Now one would assume that if workers controlled the means of production, then they would have more direct control of their working conditions and pay than somewhere like the United States. We would also hope to see a steady progress towards collective ownership, however in recent history we have seen more and more production being privatized, not nationalized.
The bourgeoisie exists, but has been kept no larger than can be drowned in a bathtub, in terms of power relation to the CPC, so to speak.
I’m sorry, but cracking down a few billionaires that step out of the party line is not the same as keeping some small enough to “drown in a bathtub”. 1% of the country owns a third of the wealth of their nation, and as you say the disparity is not shrinking.
When analyzing something, it isn’t sufficient to take a present-day snapshot, you must consider its history, its relations to other entities, its contradictions, and its trajectory.
Yes, and now let’s look at modern China under the lens of dialectical materialism. We’ve gone through some of the history already, and can both agree that the transition to collective ownership requires a certain level of productivity to achieve.
What is that amount of productivity required, and if modern China isn’t productive enough to make that particular leap…who the hell can?
As far as relationships go, China is one of the most globalized nations in the world. When compared to the USSR, who actually achieved a modest level of collective ownership…modern China is one of the most popular nations in the world.
Last but not least, contradictions and trajectory. Which I’m grouping together, as their current trajectory seems to contradict the entire purpose of a communist government in the first place. Industrialization has improved the quality of life in the country, but if that isn’t coupled with an increase in a workers control of the means of that production, how is that different than a industrialization in a capitalist nation?
Engels was a Capitalist, was Marx hypocritical for keeping Engels as his closest friend and ally? No. Class reductionism is dogmatic, we must analyze correctly.
Not to belittle your point, but calling Marx a socialist and Engles a capitalist is a kin as calling Jesus a Christian who’s disciples were Jews.

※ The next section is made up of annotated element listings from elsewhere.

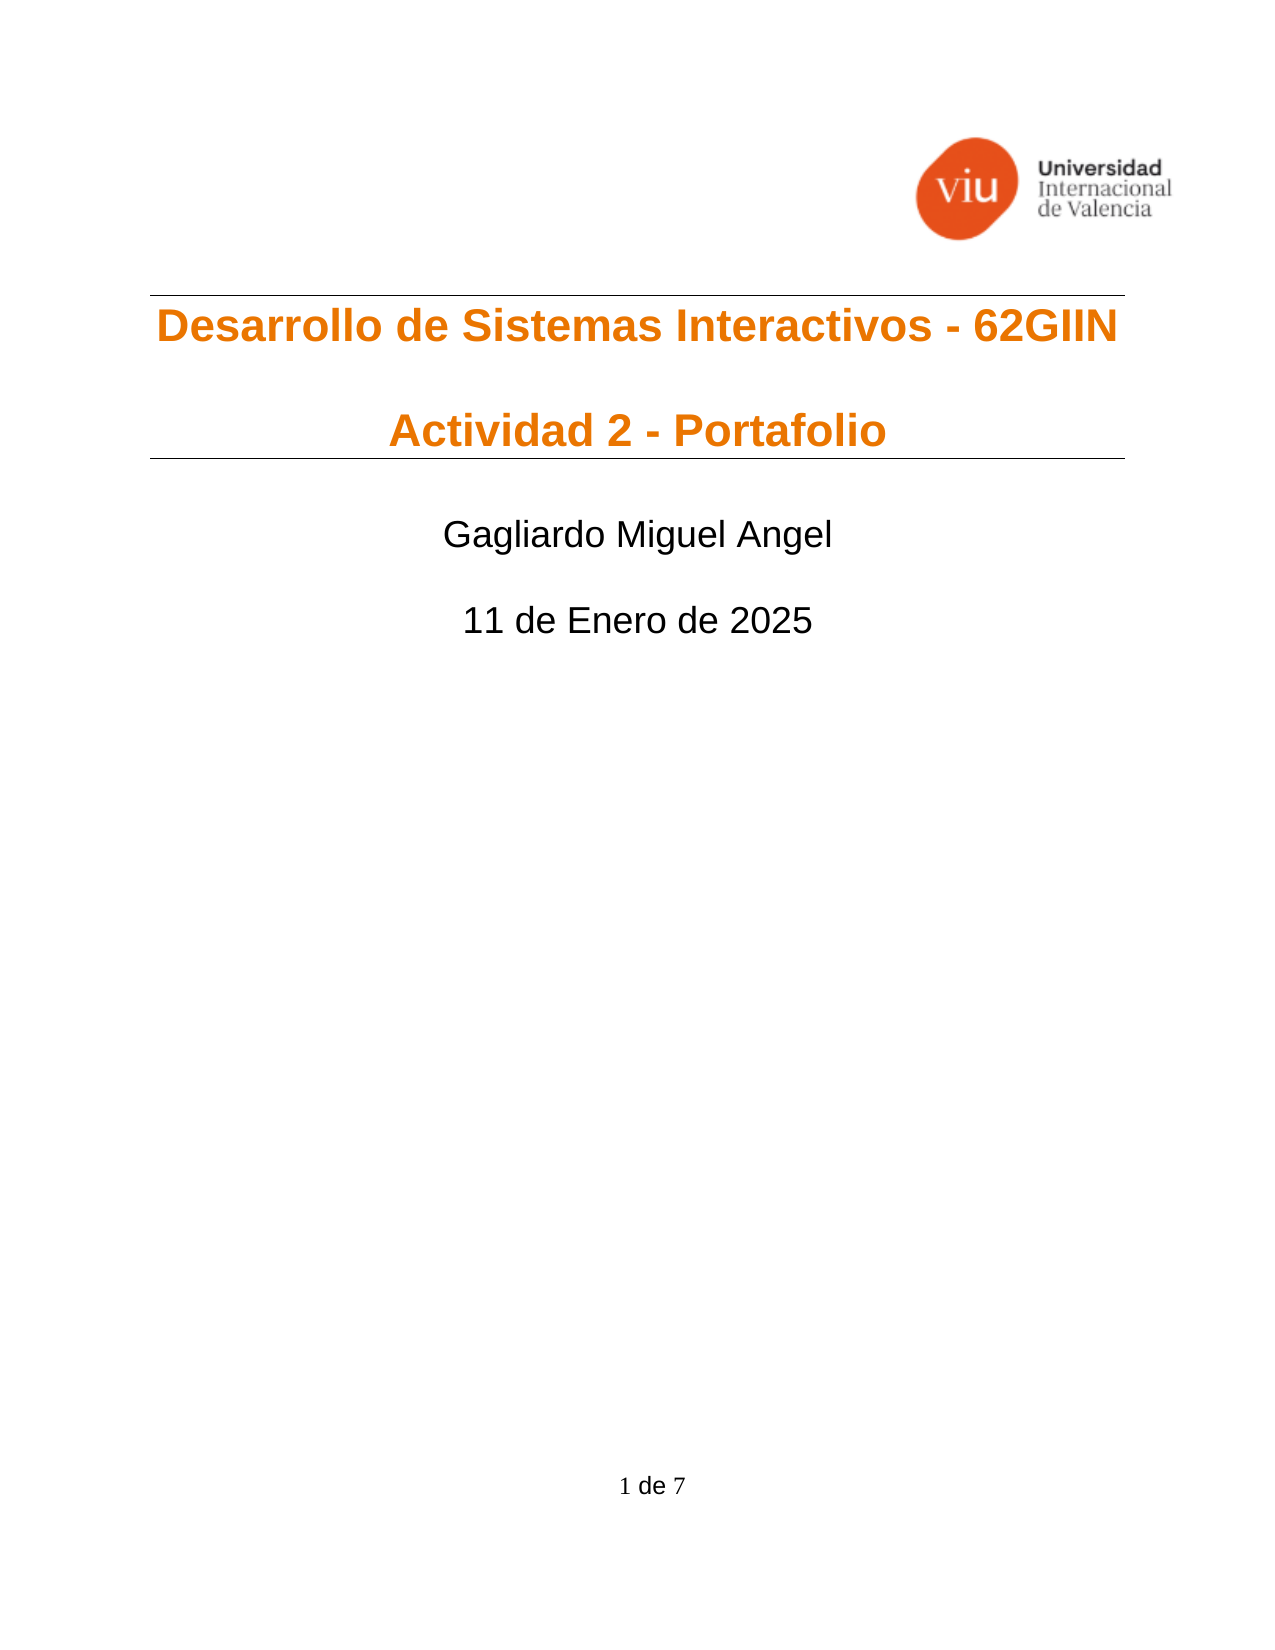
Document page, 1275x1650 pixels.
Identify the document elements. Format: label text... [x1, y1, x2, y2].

text 11 de Enero de 2025 [150, 598, 1125, 641]
picture [913, 134, 1175, 245]
text Actividad 2 - Portafolio [150, 400, 1125, 458]
text Gagliardo Miguel Angel [150, 512, 1125, 555]
text Desarrollo de Sistemas Interactivos - 62GIIN [150, 296, 1125, 351]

You can’t be a lone socialist, and people tend to wildly extrapolate on what Marx would have thought of modern economics.
I’ll have you know that America did some bad stuff so that justifies literally any amount of authoritarianism from China.
Do you actually realize how little sense this makes? Just realized that the previous comment was sarcastic, I’m taking everything back
They were being sarcastic and facetious. Tankies use a similar argument everytime somebody speaks ill of China.
Examples:
“TikTok is a military campaign proven to spy on messages and photos and send massive amounts of data to Chinese headquarters.”
“OH OKAY but its fine when FaceBook and Google hand over info to the USA, is that it?”
“Chinese hostile takeovers of Hong Kong, Tibet, and soon potential war with Taiwan and Philippines is worrying. World War 3 could be upon us.”
“BuT nAtO anD IsrAeL eXiST!”
America doing ‘bad stuff’ is a comical understatement. Sure, the genocide of native Americans and chattel slavery is “bad”, but it is probably worse than general authoritarian actions. You seem to have them the other way around, or at least imply that.
Both suck. Both have superiority complexes. I have to deal with American superiority complexes, so that paints me as “pro China”.
I’m simply pro unity.
You seem to grasp and miss the point at the same time.
When tankies are faced with terrible shit their government is currently doing, they bring up terrible stuff America did a hundred years ago as if that somehow justifies it. Yes, both things bad, but the second thing has zero bearing in relation to an article about China literally disappearing dissidents.